Without any images, output the records below verbatim.

--- INFORMATION Enclosed Below ---

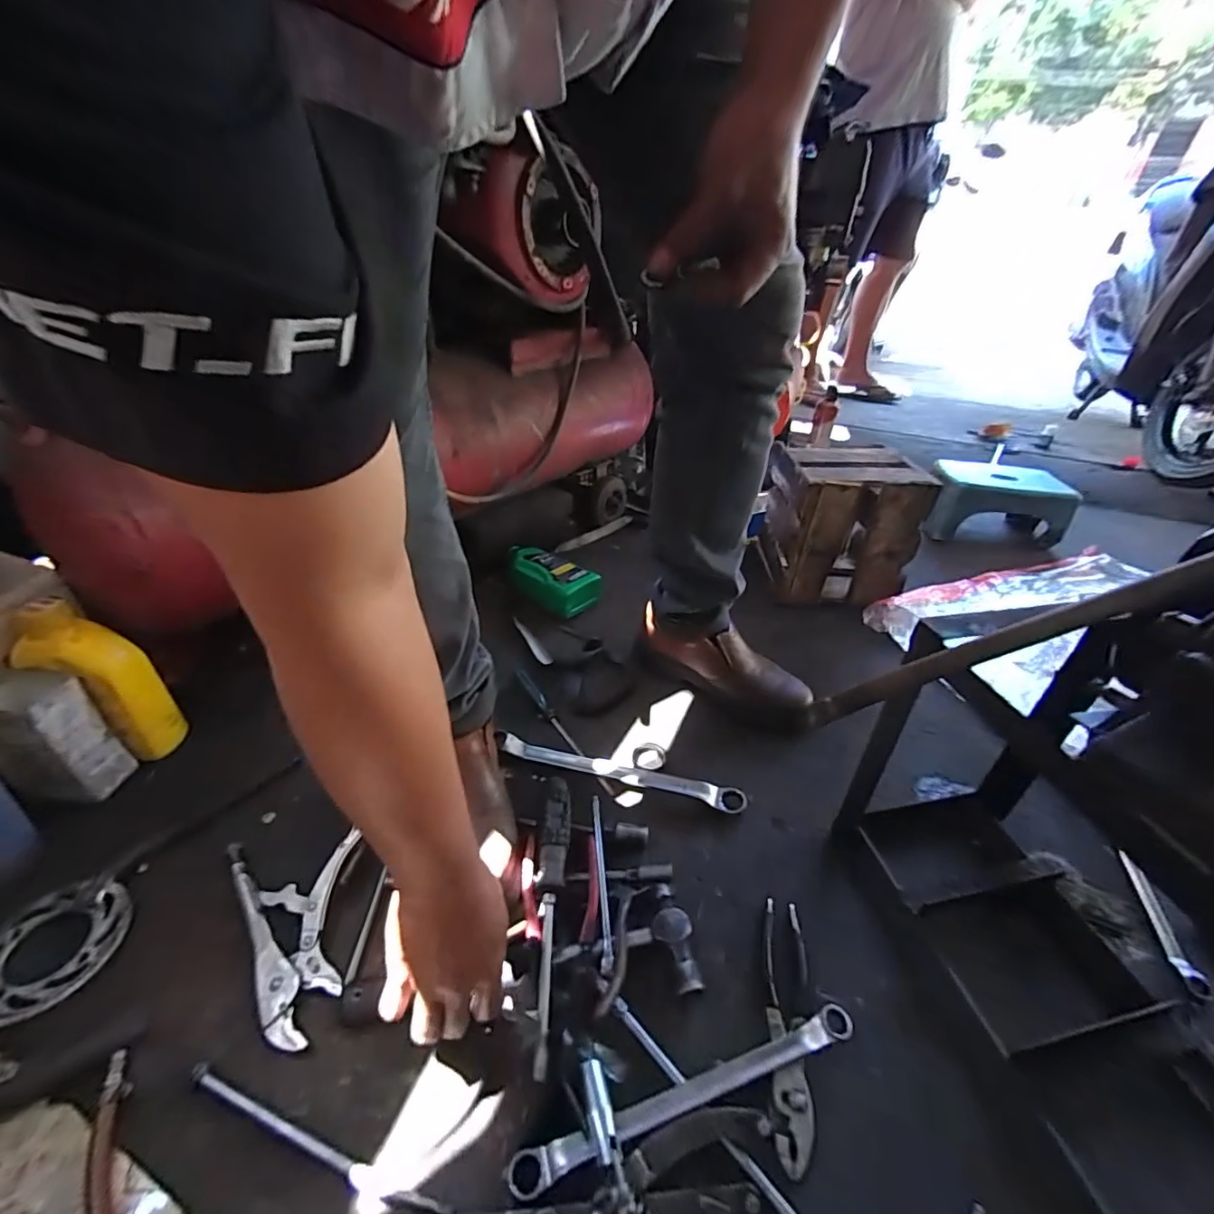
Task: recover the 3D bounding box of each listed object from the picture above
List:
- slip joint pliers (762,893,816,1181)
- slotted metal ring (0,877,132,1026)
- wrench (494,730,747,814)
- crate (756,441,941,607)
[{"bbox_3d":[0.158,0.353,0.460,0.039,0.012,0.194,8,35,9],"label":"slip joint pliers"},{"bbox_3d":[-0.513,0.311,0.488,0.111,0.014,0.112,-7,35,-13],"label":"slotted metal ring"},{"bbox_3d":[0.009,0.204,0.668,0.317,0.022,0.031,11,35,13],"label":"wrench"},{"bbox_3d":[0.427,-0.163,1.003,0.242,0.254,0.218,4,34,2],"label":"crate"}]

--- End of Enclosed INFORMATION ---

## RESULT OF THE TASK
Task: recover the 3D bounding box of each listed object from the picture above
List:
- slip joint pliers (762,893,816,1181)
- slotted metal ring (0,877,132,1026)
- wrench (494,730,747,814)
- crate (756,441,941,607)
[{"bbox_3d":[0.158,0.353,0.460,0.039,0.012,0.194,8,35,9],"label":"slip joint pliers"},{"bbox_3d":[-0.513,0.311,0.488,0.111,0.014,0.112,-7,35,-13],"label":"slotted metal ring"},{"bbox_3d":[0.009,0.204,0.668,0.317,0.022,0.031,11,35,13],"label":"wrench"},{"bbox_3d":[0.427,-0.163,1.003,0.242,0.254,0.218,4,34,2],"label":"crate"}]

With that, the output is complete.